According to WHO, more than 30 million
children in Africa under the age of five fall sick due to
vaccine-preventable diseases and of these, over half a million die.
The
global health agency says curbing the four major ailments – measles,
rubella, rotavirus and pneumococcal diseases – could save more than 1.9
million lives and generate $58 billion in economic benefits.
The
return on investment is estimated to be $37 for every dollar invested,
with returns rising to $93 per dollar for measles elimination.
“While
Africa has made tremendous progress in improving access to
immunisation, most countries are off-track to achieve the Global Vaccine
Action Plan target of 90 per cent national immunisation coverage by
2020,” WHO said.
Scaling up
To
scale up progress against vaccine-preventable diseases, the business
case shifts focus from disease-specific to an integrated, multi-sectoral
life-course approach from infancy through to old age.
To
implement it, WHO has differentiated all African countries into four
categories based on an immunisation maturity grid – category 1 (low
maturity) to category 4 (high maturity). The key components used to
differentiate include vaccine financing, immunisation service delivery
and data analytics.
WHO will provide targeted support
to each group of countries to optimise resource management and increase
impact. Over time, the agency will decrease support and focus in
countries as they move up the maturity scale, to allow country ownership
and sustainability.
21 African countries are classified under categories 1 and 2 for having weak immunisation systems.
WHO
says one of the biggest challenge is funding.
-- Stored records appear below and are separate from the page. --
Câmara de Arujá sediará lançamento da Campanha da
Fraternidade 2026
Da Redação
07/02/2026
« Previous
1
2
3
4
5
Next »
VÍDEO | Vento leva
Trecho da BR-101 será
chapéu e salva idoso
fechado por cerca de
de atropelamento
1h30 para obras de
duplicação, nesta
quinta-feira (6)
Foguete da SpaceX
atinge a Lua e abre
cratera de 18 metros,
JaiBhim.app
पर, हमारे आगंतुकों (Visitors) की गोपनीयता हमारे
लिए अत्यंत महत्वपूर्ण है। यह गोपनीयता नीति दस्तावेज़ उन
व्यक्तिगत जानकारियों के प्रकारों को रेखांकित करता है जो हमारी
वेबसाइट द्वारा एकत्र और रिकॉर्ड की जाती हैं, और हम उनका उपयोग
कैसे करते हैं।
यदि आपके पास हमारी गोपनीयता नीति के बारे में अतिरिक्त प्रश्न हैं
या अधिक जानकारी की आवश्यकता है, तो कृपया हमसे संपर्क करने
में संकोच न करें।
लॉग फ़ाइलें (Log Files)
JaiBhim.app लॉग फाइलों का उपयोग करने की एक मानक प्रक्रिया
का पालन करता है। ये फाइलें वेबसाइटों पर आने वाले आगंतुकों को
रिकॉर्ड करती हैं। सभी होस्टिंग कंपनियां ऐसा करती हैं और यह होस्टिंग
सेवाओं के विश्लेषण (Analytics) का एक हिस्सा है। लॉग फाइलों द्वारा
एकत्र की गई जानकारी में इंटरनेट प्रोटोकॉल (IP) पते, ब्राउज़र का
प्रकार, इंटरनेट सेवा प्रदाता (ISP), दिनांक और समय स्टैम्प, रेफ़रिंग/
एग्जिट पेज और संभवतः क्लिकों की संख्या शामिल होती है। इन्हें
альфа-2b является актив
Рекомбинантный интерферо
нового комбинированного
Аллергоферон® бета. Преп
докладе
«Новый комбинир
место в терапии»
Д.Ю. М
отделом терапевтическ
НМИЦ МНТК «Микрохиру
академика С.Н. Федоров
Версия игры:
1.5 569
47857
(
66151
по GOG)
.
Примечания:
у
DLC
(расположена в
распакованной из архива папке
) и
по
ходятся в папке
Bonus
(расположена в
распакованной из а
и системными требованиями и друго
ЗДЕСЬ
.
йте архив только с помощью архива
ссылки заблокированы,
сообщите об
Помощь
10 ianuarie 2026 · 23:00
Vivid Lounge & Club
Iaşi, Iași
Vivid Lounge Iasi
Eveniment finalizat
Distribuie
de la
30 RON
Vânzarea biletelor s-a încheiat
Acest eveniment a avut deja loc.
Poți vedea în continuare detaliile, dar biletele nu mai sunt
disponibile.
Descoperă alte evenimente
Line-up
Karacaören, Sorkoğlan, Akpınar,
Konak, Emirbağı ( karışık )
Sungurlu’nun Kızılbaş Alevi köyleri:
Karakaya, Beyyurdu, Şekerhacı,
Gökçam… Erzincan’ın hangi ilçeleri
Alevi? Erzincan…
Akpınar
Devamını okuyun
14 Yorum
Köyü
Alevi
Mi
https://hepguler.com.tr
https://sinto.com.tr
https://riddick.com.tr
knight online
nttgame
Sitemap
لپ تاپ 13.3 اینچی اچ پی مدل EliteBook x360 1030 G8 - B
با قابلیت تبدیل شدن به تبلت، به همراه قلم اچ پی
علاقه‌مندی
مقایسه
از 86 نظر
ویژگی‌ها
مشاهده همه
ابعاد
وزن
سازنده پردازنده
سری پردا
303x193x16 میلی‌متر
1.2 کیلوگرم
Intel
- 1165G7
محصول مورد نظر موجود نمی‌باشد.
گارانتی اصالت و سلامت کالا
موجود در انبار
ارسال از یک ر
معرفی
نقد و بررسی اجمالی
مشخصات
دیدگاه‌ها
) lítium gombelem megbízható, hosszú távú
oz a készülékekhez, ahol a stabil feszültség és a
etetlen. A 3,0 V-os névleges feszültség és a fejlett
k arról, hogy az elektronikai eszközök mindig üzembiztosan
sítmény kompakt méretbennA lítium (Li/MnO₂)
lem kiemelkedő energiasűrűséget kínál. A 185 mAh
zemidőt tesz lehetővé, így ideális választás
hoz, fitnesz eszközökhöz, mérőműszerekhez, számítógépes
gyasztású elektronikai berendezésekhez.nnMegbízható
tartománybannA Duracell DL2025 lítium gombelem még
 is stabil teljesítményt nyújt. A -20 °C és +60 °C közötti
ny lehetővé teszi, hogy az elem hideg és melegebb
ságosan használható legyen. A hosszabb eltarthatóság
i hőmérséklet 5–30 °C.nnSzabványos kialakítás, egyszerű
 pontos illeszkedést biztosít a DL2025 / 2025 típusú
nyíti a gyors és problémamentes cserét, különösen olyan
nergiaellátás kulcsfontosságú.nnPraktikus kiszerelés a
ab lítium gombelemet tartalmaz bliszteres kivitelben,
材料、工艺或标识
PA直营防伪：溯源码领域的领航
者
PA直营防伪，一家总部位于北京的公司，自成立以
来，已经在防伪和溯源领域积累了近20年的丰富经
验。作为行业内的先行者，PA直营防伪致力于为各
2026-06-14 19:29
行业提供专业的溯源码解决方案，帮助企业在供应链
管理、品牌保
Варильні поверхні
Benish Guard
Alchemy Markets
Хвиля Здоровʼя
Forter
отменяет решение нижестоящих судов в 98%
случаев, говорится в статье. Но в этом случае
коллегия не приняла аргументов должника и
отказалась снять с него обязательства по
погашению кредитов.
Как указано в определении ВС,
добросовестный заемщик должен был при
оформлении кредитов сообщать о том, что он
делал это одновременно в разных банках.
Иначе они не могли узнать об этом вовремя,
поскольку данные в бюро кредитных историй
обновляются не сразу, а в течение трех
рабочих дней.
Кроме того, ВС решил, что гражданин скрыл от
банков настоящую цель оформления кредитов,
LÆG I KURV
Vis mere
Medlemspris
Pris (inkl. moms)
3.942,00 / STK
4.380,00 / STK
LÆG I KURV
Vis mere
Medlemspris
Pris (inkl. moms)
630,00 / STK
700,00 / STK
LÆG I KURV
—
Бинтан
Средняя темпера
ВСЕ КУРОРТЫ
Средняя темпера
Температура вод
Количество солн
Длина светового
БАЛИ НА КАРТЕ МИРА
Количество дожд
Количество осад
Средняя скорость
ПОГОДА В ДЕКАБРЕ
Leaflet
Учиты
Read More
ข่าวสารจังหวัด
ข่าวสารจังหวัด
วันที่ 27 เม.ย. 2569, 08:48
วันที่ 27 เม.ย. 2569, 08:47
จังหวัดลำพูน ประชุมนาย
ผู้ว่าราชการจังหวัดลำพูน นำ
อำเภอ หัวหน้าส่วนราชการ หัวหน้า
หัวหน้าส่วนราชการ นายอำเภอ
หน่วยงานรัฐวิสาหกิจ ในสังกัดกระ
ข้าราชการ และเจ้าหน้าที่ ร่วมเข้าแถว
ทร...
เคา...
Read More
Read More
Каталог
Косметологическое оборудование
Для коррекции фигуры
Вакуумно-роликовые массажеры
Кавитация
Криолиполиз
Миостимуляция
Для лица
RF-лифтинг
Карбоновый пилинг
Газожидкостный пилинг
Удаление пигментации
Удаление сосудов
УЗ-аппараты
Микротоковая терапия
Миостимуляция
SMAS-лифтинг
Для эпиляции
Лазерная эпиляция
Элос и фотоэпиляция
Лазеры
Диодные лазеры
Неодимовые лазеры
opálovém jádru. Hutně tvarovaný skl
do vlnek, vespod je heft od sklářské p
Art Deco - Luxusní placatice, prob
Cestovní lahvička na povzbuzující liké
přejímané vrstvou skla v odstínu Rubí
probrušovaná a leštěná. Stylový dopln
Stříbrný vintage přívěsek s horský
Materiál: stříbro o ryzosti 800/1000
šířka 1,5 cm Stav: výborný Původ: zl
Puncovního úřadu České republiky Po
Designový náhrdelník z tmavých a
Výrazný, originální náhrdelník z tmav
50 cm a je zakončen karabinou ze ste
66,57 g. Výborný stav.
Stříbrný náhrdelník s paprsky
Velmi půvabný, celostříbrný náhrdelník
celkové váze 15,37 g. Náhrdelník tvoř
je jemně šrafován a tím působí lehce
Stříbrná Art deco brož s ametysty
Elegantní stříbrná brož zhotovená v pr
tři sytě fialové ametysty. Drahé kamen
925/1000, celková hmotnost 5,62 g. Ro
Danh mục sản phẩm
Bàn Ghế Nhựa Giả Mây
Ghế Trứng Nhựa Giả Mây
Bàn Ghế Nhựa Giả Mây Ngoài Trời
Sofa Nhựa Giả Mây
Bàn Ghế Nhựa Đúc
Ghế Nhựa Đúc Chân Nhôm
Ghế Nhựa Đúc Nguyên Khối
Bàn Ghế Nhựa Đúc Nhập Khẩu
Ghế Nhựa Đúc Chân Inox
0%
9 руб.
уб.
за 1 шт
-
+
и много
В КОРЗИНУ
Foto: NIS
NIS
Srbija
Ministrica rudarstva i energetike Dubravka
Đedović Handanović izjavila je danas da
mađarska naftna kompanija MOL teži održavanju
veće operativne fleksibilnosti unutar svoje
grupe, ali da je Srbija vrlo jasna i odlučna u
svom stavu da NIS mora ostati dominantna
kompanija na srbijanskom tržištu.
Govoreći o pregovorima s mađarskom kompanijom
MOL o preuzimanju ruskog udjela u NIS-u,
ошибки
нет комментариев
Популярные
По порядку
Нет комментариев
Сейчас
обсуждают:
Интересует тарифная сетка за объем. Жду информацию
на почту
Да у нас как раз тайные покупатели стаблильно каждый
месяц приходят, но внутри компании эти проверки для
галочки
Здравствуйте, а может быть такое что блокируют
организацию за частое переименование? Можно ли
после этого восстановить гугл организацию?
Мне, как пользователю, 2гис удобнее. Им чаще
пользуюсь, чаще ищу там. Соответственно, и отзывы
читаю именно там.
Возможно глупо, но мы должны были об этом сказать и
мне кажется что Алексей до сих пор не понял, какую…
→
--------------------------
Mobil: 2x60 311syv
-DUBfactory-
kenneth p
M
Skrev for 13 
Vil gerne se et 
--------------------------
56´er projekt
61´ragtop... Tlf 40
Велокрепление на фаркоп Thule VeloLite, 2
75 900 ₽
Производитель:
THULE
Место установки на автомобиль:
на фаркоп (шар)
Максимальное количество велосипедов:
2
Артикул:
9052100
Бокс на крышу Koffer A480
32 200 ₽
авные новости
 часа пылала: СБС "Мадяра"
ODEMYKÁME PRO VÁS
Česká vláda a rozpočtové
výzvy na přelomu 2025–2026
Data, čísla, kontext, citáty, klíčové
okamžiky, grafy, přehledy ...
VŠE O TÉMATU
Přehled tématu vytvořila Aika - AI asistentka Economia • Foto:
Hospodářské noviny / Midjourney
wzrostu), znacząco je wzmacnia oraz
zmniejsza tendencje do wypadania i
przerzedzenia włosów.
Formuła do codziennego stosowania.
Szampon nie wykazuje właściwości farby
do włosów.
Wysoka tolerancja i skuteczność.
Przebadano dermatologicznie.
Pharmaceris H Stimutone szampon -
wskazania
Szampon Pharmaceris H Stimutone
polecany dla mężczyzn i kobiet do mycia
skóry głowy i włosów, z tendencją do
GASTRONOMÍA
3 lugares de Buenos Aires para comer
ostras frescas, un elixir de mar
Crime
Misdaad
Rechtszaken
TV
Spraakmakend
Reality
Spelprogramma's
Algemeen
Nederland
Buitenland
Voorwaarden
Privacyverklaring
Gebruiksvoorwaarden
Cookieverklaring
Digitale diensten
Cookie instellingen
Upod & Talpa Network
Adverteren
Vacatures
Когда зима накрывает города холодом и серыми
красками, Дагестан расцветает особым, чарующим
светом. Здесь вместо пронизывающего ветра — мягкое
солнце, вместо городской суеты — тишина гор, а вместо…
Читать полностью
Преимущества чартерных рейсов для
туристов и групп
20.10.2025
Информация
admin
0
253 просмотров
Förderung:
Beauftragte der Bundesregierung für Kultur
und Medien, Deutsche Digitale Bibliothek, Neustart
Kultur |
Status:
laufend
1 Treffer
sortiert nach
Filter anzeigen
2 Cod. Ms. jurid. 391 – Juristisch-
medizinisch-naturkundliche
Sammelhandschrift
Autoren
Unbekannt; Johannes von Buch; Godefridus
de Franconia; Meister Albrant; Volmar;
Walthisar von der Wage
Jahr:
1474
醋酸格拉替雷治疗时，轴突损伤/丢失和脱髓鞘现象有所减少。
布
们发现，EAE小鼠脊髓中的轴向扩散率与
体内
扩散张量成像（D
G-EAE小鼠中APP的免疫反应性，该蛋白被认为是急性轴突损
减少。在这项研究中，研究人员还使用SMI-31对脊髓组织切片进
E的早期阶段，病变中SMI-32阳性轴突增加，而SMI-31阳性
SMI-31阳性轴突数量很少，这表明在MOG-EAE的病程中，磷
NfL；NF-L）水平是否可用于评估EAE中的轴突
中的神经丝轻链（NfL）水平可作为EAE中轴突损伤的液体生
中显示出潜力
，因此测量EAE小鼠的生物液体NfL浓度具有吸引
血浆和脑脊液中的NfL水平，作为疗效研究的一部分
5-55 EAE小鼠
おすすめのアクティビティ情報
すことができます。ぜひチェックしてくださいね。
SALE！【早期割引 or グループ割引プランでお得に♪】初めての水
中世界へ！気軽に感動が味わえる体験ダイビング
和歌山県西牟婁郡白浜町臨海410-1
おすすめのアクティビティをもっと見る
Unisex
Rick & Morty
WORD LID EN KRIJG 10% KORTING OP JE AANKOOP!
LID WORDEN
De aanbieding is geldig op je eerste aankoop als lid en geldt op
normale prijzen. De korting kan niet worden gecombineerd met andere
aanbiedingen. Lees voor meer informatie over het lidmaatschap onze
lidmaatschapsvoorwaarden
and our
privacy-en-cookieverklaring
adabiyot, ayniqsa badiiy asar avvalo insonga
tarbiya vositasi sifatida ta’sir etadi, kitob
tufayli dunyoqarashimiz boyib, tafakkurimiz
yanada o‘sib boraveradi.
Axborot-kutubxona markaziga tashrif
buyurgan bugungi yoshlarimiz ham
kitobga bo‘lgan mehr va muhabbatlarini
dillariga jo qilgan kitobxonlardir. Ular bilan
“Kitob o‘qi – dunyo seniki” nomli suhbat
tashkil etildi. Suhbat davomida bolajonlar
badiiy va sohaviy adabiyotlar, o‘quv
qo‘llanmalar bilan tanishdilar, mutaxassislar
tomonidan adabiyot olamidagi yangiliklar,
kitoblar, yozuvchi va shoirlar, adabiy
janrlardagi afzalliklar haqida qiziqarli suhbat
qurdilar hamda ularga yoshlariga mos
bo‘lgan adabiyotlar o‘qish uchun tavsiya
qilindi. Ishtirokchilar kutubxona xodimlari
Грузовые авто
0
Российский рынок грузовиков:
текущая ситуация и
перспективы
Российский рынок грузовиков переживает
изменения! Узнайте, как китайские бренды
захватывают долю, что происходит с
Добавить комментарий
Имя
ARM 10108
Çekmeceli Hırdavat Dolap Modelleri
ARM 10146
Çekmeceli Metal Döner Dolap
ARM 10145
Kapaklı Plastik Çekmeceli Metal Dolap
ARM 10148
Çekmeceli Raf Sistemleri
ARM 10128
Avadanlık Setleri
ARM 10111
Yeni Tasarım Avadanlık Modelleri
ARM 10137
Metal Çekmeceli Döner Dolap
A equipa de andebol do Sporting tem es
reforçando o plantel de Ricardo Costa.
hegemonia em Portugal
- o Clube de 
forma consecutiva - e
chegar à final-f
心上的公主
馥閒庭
For instance, as Africa
nears polio elimination, critical funding for immunisation through the
Global Polio Eradication Initiative is expected to ramp down and end.
In
addition, as more countries move to middle-income status, they
transition away from Gavi, the Vaccine Alliance that funds immunisation
activities in poor countries.
“The WHO business case
is strongly anchored in a broader vision to improve accountability and
transparency in line with the broader WHO Transformation Agenda,” said
Matshidiso Moeti, WHO Regional Director for Africa.
“We
are committed to continue evolving to ensure that everyone in Africa,
no matter who they are or where they live, can have access to
life-saving vaccines, because universal access to immunisation is not
only a moral imperative – it also makes economic sense.”